I think the clang-move test you mitigated in D48951 is an example. When setting up compiler instance, it uses -I. in the compile command (https://github.com/llvm-mirror/clang-tools-extra/blob/master/unittests/clang-move/ClangMoveTests.cpp#L236), which results in the header paths that start with ./. If you change replace . with the absolute path of the working directory e.g. -I/usr/include, the paths you get will start with /usr/include/. This is caused by the way preprocessor looks up include headers. We could require users (e.g. the clang-move test writer) to clean up dots, but this has to be enforced somehow by the framework.

I understand the argument, but I think the necessity to work as closely as RealFileSystem as possible is important. Otherwise, it becomes impossible to reproduce bugs happening in the real world in unittests.

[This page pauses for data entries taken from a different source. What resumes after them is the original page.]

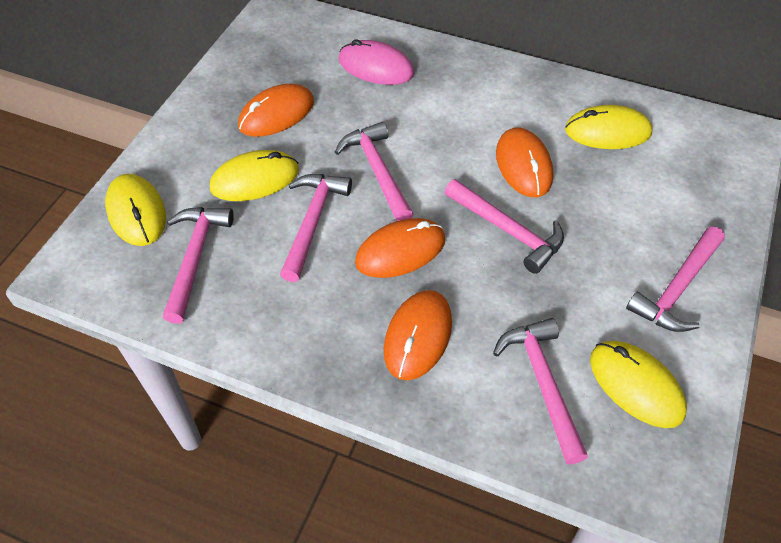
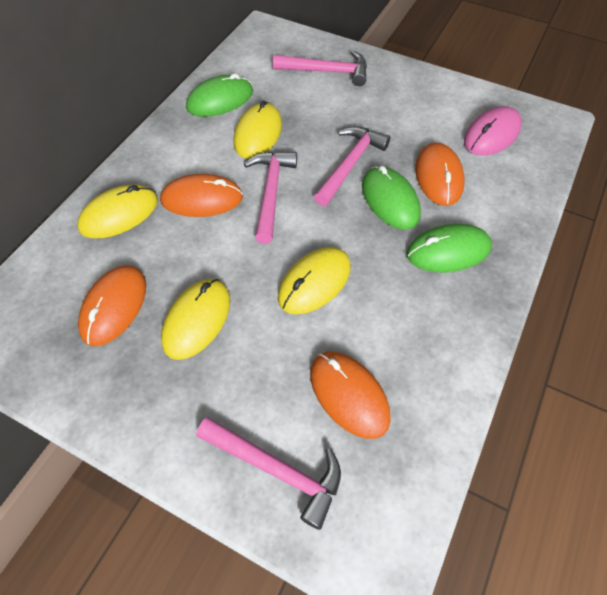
green mouse: 0 -> 3
pink hammer: 6 -> 4

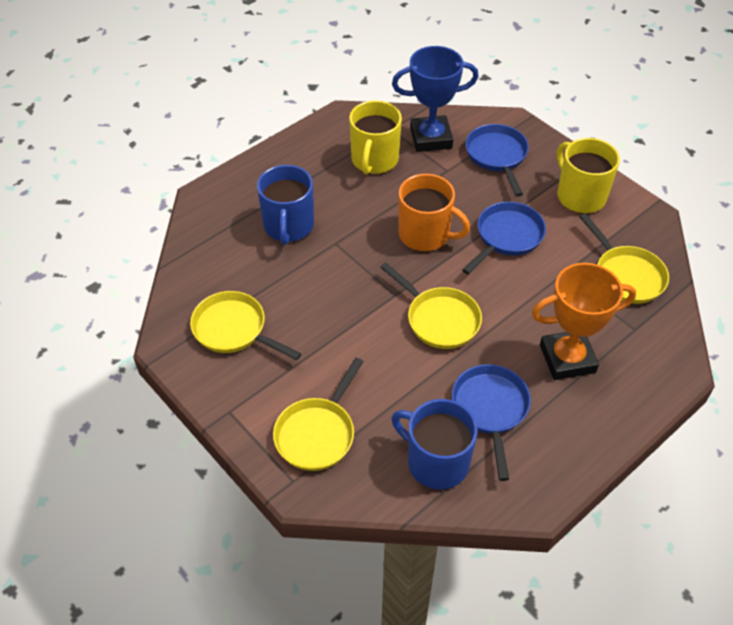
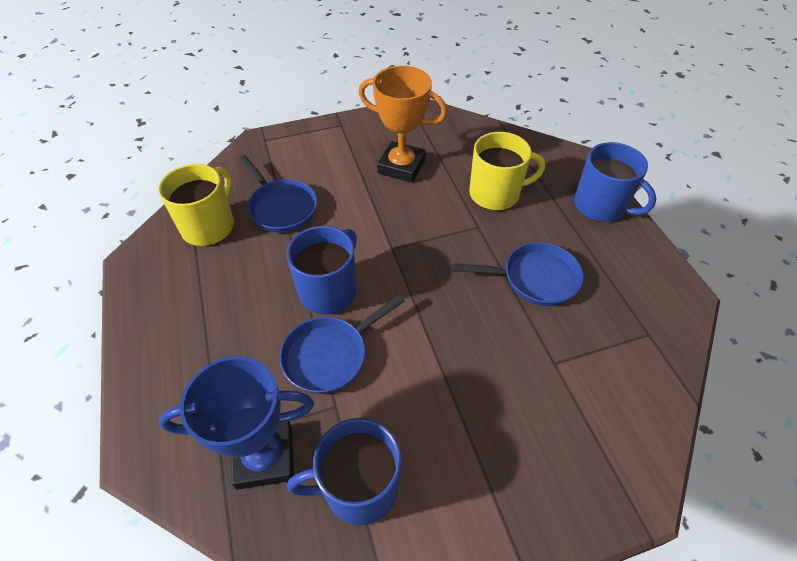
blue mug: 2 -> 3
orange mug: 1 -> 0
yellow pan: 4 -> 0

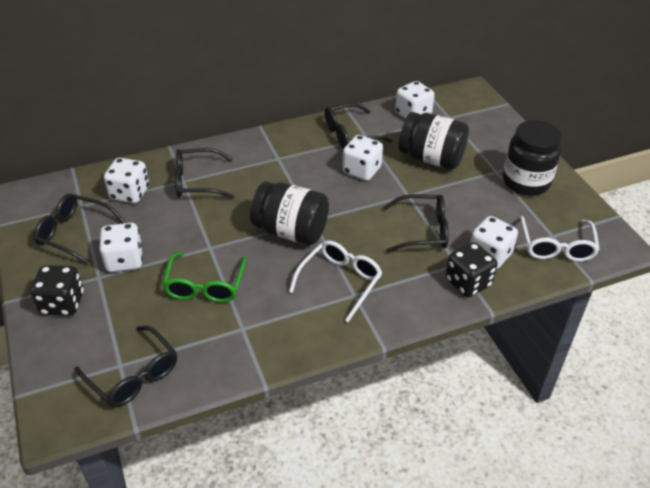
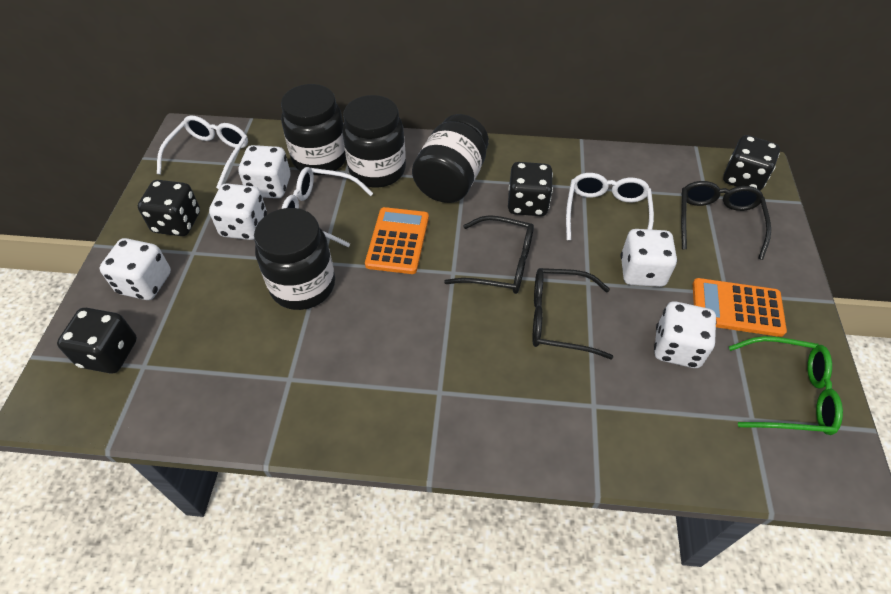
black dice: 2 -> 4
black glasses: 5 -> 3
black jar: 3 -> 4
orange calculator: 0 -> 2
white glasses: 2 -> 3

FWIW, I don't think we could reproduce all real world bugs with unit tests ;) But I agree with you that we should try to converge the behavior if possible, and I support the motivation of this change ;) This change would be perfectly fine as is if in-mem fs is always used directly by users, but the problem is that it's also used inside clang and clang tooling, where users don't control over how files are opened. My point is we should do this in a way that doesn't introduce inconsistency/confusion for users of clang and tooling framework.